Judge Nkabinde concerned about illegal tapping of communications for private and public individuals
Share this article:
JUDGE Bess Nkabinde has expressed concern that there seemed to be “unceasing” unlawful interception of private and public officials’ communication.
“These matters are, in the light of constitutional imperatives and the rule of law, most disturbing and cannot be left unchecked by the relevant ministry/department of agency implicated,” Judge Nkabinde said.
“Appropriate steps need to be taken against officers with such proclivity whose conduct result in violation of the privacy right of others without reasonable justification, whatsoever.”
Judge Nkabinde, who is the designated judge to authorise interception, made the statement in the annual report on interception of private communications.
The report, which covered the period from November 2018 to February 2021, was tabled in Parliament in March and made public by the joint standing committee on intelligence today.
It was compiled without the submission of reports by the State Security Agency and the Financial Intelligence Centre (FIC).

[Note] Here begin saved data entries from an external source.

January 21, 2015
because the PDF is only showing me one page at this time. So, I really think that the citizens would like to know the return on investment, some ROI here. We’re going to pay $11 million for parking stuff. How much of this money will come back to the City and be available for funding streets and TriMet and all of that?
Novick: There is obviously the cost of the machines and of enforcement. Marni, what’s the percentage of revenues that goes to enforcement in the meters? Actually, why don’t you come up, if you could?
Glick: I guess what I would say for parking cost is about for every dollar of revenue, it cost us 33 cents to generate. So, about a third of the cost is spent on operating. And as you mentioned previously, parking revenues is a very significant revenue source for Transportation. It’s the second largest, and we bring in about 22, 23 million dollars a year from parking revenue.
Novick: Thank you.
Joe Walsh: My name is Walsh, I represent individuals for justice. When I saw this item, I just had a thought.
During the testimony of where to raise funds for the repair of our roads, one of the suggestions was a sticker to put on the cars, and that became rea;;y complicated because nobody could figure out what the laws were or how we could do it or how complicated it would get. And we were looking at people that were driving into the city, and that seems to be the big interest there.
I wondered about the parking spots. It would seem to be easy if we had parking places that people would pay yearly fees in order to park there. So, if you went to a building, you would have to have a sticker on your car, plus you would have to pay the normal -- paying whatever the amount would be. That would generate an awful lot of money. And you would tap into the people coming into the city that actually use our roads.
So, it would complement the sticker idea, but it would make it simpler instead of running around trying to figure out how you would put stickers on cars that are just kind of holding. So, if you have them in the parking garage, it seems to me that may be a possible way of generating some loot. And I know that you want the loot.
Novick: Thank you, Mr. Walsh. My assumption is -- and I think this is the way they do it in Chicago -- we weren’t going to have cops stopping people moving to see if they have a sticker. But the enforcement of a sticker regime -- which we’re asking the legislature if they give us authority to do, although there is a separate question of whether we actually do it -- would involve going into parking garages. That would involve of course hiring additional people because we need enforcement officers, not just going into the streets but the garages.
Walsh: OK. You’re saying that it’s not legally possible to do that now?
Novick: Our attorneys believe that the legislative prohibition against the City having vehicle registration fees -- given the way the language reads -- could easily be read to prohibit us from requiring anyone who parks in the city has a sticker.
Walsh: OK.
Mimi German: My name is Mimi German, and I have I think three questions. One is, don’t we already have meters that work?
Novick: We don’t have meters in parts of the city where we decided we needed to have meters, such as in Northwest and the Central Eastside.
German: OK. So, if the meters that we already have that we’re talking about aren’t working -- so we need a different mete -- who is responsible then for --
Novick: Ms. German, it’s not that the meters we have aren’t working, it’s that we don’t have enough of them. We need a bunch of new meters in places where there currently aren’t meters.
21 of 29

Nkabinde’s report showed that the office of the designated judge received 622 applications from the SAPS Crime Intelligence during the period.
There were 61 applications from the State Security Agency and three from the FIC.
The report said seven each from the SAPS and SSA were declined.
Of the 622 applications received from SAPS, 208 were cases relating to drugs and drug trafficking.
Gauteng led with 32.7% followed by the Western Cape with 31.7%, the Eastern Cape with 13.94%, the Southern Cape with 8.65%, KwaZulu-Natal with 4.85%, Limpopo with 4.8%, the Northern Cape with 1.92% and North West 1.44%.
A total of 63 applications were received in relation to cash-in-transit heists. The Western Cape recorded 29.3%, KwaZulu-Natal 25.39%, Gauteng 20.63%, the Eastern Cape 15.78%, Mpumalanga 6.35% and the Northern Cape 1.58%.
“The remaining percentage of applications is spread between other crimes such as corruption, carjacking, murder, smuggling of motor vehicles, ATM bombings, rhino horn smuggling, rape murder, kidnapping and armed robbery.”
The 61 applications by the SSA were mostly for terrorism, espionage and other related crimes such as information peddling.
The FIC’s three applications were mostly more financial monitoring to combat illegal activities such as money-laundering and direct proceeds from illegal activities.
Judge Nkabinde said the Office of Interception Centre (OIC) reported her challenges or some of them that have been reported to the previous designate judge.
“The director made mention of the need for the centre to be independent and to change the reporting lines to Parliament
“He suggested that a comparable study to this effect may be done to determine efficacy of the proposed model,” she said.
Judge Nkabinde said the director had raised the issue of the safety of the OIC personnel.
“In my view, this matter should be prioritised.”
The judge also reported that her office received enquiries from then State Security Minister Ayanda Dlodlo complaining that her private communication has been unlawfully intercepted.
“The office confirmed that no unlawful interception direction was issued in relation to the minister. I thus requested my office to advice that a complaint be formalised to enable my office to make a follow up, but no formal complaint was received,” she said.
Judge Nkabinde said she was copied in a letter which was addressed to former SAPS crime intelligence divisional head Yolisa Mokgabudi by Willem de Klerk attorney, alleging surveillance of a journalist by the crime intelligence that their communications were intercepted with the use of the “grabber device”.
She said her staff did not find any lawful direction permitting such interception, but she had received e text message from the complainant “that her team asked her to alert me ‘to the possibility that their colleague’s number could have been slipped into legitimate applications and could have been included among legitimate numbers – a trick used sometimes’”.
Judge Nkabinde said the move emboldened the Constitutional Court’s remarks about the mendacity of the applicants seeking interception directions from the intercepting judge.
“It needs to be stressed that there is no interception that is conducted unlawfully by any office unless undetected underhand methods are used to hide information using other people’s numbers.
“This is so because my office conducts a thorough check of information provided before directions are issued,” the judge said.